To our knowledge, this is the first study in which arterial stiffness and 24-hour ABPM was conducted to assess the impact of hypertension in cardiac function, as visualized by cardiac MRI. To minimize the detection of bias, one investigator was responsible for the BP measurements and c-f PWV measurements, and a blinded investigator evaluated the findings from cardiac MRI. Further strength of the study includes that all patients were undergone ABPM to exclude false positive diagnosis of hypertension and the patients were newly diagnosed as hypertensives, never treated before to exclude treatment bias.

However, a key limitation of this study is its cross-sectional design, which prevents conclusions about causality between arterial stiffness and myocardial dysfunction, as it can only demonstrate associations rather than establish causal relationships. Additionally, BSA-indexed values were not used, as indexing could introduce additional variability. Future longitudinal studies are necessary to confirm the directionality of these associations. One more limitation was that myocardial stiffness was evaluated qualitatively rather than quantitatively using the tagging technique in CMR. This was due to the unavailability of dedicated software for strain analysis at the time of the study. Future research should consider incorporating quantitative tagging analysis for a more detailed assessment of myocardial mechanics. The relatively small sample size and the lack of longitudinal follow-up, also limit the ability to observe long-term outcomes. Longitudinal or interventional studies are necessary to determine whether arterial stiffness directly contributes to myocardial dysfunction or if these findings reflect shared pathophysiological mechanisms. The study included only patients of Caucasian origin, and the results may not be extended to other ethnicities. Larger and follow-up studies are needed to further evaluate the results of the current study.

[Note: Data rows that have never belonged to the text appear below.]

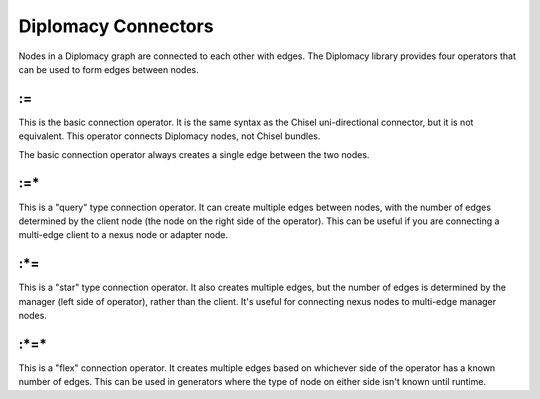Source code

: Diplomacy Connectors
====================

Nodes in a Diplomacy graph are connected to each other with edges. The Diplomacy
library provides four operators that can be used to form edges between nodes.

:=
--

This is the basic connection operator. It is the same syntax as the Chisel
uni-directional connector, but it is not equivalent. This operator connects
Diplomacy nodes, not Chisel bundles.

The basic connection operator always creates a single edge between the two
nodes.

:=\*
----

This is a "query" type connection operator. It can create multiple edges
between nodes, with the number of edges determined by the client node
(the node on the right side of the operator). This can be useful if you
are connecting a multi-edge client to a nexus node or adapter node.

:\*=
----

This is a "star" type connection operator. It also creates multiple edges,
but the number of edges is determined by the manager (left side of operator),
rather than the client. It's useful for connecting nexus nodes to multi-edge
manager nodes.

:\*=\*
------

This is a "flex" connection operator. It creates multiple edges based on
whichever side of the operator has a known number of edges. This can be used
in generators where the type of node on either side isn't known until runtime.
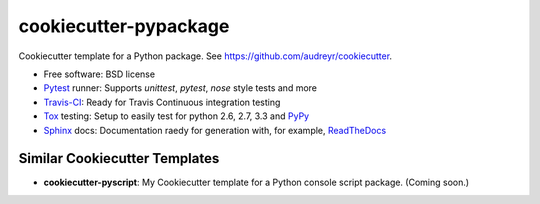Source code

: ======================
cookiecutter-pypackage
======================

Cookiecutter template for a Python package. See https://github.com/audreyr/cookiecutter.

* Free software: BSD license
* Pytest_ runner: Supports `unittest`, `pytest`, `nose` style tests and more
* Travis-CI_: Ready for Travis Continuous integration testing
* Tox_ testing: Setup to easily test for python 2.6, 2.7, 3.3 and PyPy_
* Sphinx_ docs: Documentation raedy for generation with, for example, ReadTheDocs_

Similar Cookiecutter Templates
------------------------------

* **cookiecutter-pyscript**: My Cookiecutter template for a Python console
  script package. (Coming soon.)
  
.. _Pytest: http://pytest.org/
.. _Travis-CI: http://travis-ci.org/
.. _Tox: http://testrun.org/tox/
.. _PyPy: http://pypy.org/
.. _Sphinx: http://sphinx-doc.org/
.. _ReadTheDocs: https://readthedocs.org/
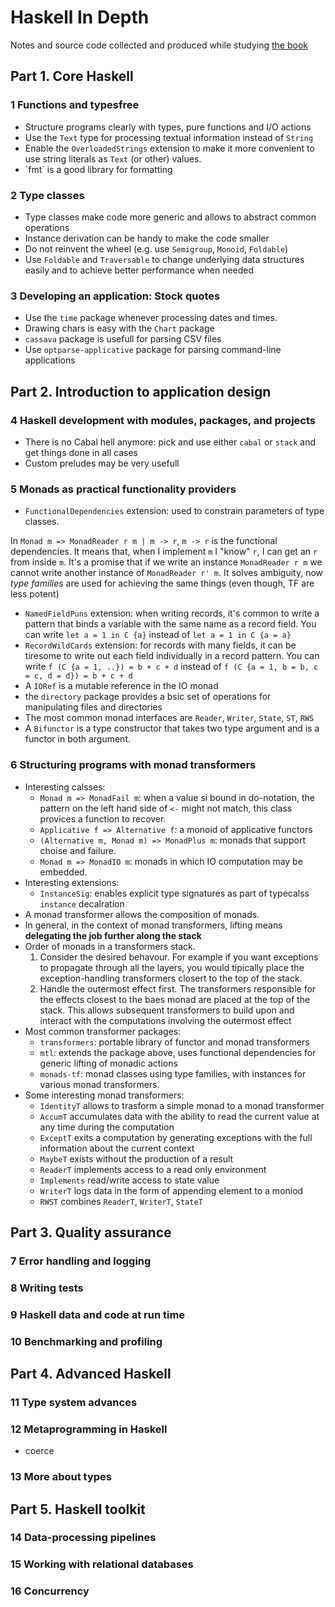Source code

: * Haskell In Depth
Notes and source code collected and produced while studying [[https://www.manning.com/books/haskell-in-depth][the book]]

** Part 1. Core Haskell
*** 1 Functions and typesfree
- Structure programs clearly with types, pure functions and I/O actions
- Use the ~Text~ type for processing textual information instead of ~String~
- Enable the ~OverloadedStrings~ extension to make it more convenient to use string literals as ~Text~ (or other) values. 
- `fmt` is a good library for formatting
*** 2 Type classes
- Type classes make code more generic and allows to abstract common operations
- Instance derivation can be handy to make the code smaller
- Do not reinvent the wheel (e.g. use ~Semigroup~, ~Monoid~, ~Foldable~)
- Use ~Foldable~ and ~Traversable~ to change underlying data structures easily and to achieve better performance when needed
*** 3 Developing an application: Stock quotes
- Use the ~time~ package whenever processing dates and times.
- Drawing chars is easy with the ~Chart~ package
- ~cassava~ package is usefull for parsing CSV files
- Use ~optparse-applicative~ package for parsing command-line applications
** Part 2. Introduction to application design
*** 4 Haskell development with modules, packages, and projects
- There is no Cabal hell anymore: pick and use either ~cabal~ or ~stack~ and get things done in all cases
- Custom preludes may be very usefull
*** 5 Monads as practical functionality providers
- ~FunctionalDependencies~ extension: used to constrain parameters of type classes. 
In ~Monad m => MonadReader r m | m -> r~,  ~m -> r~ is the functional dependencies. It means that, when I implement ~m~ I "know" ~r~, I can get an ~r~ from inside ~m~.
It's a promise that if we write an instance ~MonadReader r m~ we cannot write another instance of ~MonadReader r' m~.
It solves ambiguity, now /type families/ are used for achieving the same things (even though, TF are less potent)
- ~NamedFieldPuns~ extension: when writing records, it's common to write a pattern that binds a variable with the same name as a record field. You can write ~let a = 1 in C {a}~ instead of ~let a = 1 in C {a = a}~
- ~RecordWildCards~ extension: for records with many fields, it can be tiresome to write out each field individually in a record pattern. You can write ~f (C {a = 1, ..}) = b + c + d~ instead of ~f (C {a = 1, b = b, c = c, d = d}) = b + c + d~
- A ~IORef~ is a mutable reference in the IO monad
- the ~directory~ package provides a bsic set of operations for manipulating files and directories
- The most common monad interfaces are ~Reader~, ~Writer~, ~State~, ~ST~, ~RWS~
- A ~Bifunctor~ is a type constructor that takes two type argument and is a functor in both argument.
*** 6 Structuring programs with monad transformers
- Interesting calsses:
  - ~Monad m => MonadFail m~: when a value si bound in do-notation, the pattern on the left hand side of ~<-~ might not match, this class provices a function to recover.
  - ~Applicative f => Alternative f~: a monoid of applicative functors
  - ~(Alternative m, Monad m) => MonadPlus m~: monads that support choise and failure.
  - ~Monad m => MonadIO m~: monads in which IO computation may be embedded.
- Interesting extensions:
  - ~InstanceSig~: enables explicit type signatures as part of typecalss ~instance~ decalration
- A monad transformer allows the composition of monads.
- In general, in the context of monad transformers, lifting means *delegating the job further along the stack*
- Order of monads in a transformers stack.
  1. Consider the desired behavour. For example if you want exceptions to propagate through all the layers, you would tipically place the exception-handling transformers closert to the top of the stack.
  2. Handle the outermost effect first. The transformers responsible for the effects closest to the baes monad are placed at the top of the stack. This allows subsequent transformers to build upon and interact with the computations involving the outermost effect

- Most common transformer packages:
  - ~transformers~: portable library of functor and monad transformers
  - ~mtl~: extends the package above, uses functional dependencies for generic lifting of monadic actions
  - ~monads-tf~: monad classes using type families, with instances for various monad transformers.
- Some interesting monad transformers:
  - ~IdentityT~ allows to trasform a simple monad to a monad transformer
  - ~AccumT~ accumulates data with the ability to read the current value at any time during the computation
  - ~ExceptT~ exits a computation by generating exceptions with the full information about the current context
  - ~MaybeT~ exists without the production of a result
  - ~ReaderT~ implements access to a read only environment
  - ~Implements~ read/write access to state value
  - ~WriterT~ logs data in the form of appending element to a moniod
  - ~RWST~ combines ~ReaderT~, ~WriterT~, ~StateT~
** Part 3. Quality assurance
*** 7 Error handling and logging
*** 8 Writing tests
*** 9 Haskell data and code at run time
*** 10 Benchmarking and profiling
** Part 4. Advanced Haskell
*** 11 Type system advances
*** 12 Metaprogramming in Haskell
- coerce
*** 13 More about types
** Part 5. Haskell toolkit
*** 14 Data-processing pipelines
*** 15 Working with relational databases
*** 16 Concurrency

To conclude, this study reported the strong positive correlation between c-f PWV with both systolic and diastolic LV dysfunction, myocardial stiffness and fibrosis and aortic valve velocity in the ascending aorta, as well as between 24-hour systolic BP measurements and increased myocardial stiffness, in newly diagnosed untreated hypertensives. These findings reveal the importance of arterial stiffness, especially in the first diagnosis of hypertension. By evaluating all hypertensives with 24-hour ABPM and c-f PWV at least in the first diagnosis, we can refer for further heart damage evaluation only those patients with increased arterial stiffness. By this, we may have a more focused screening, reducing also the healthcare cost. However, future research is needed to confirm these findings in a larger population.

Abbreviations

ABPM, ambulatory blood pressure monitoring; BP, blood pressure; C-F, carotid-femoral; DBP, diastolic blood pressure; ESH, European Society of Hypertension; LGE, late gadolinium enhancement; LV, left ventricle; MRI, magnetic resonance imaging; PWV, pulse wave velocity; SBP, systolic blood pressure.

Ethics

The study was approved by the Aristotle University Ethics Committee and held in accordance with the Declaration of Helsinki. Informed consent was obtained from all individual participants included in the study.

Disclosure

The authors declare no conflicts of interest.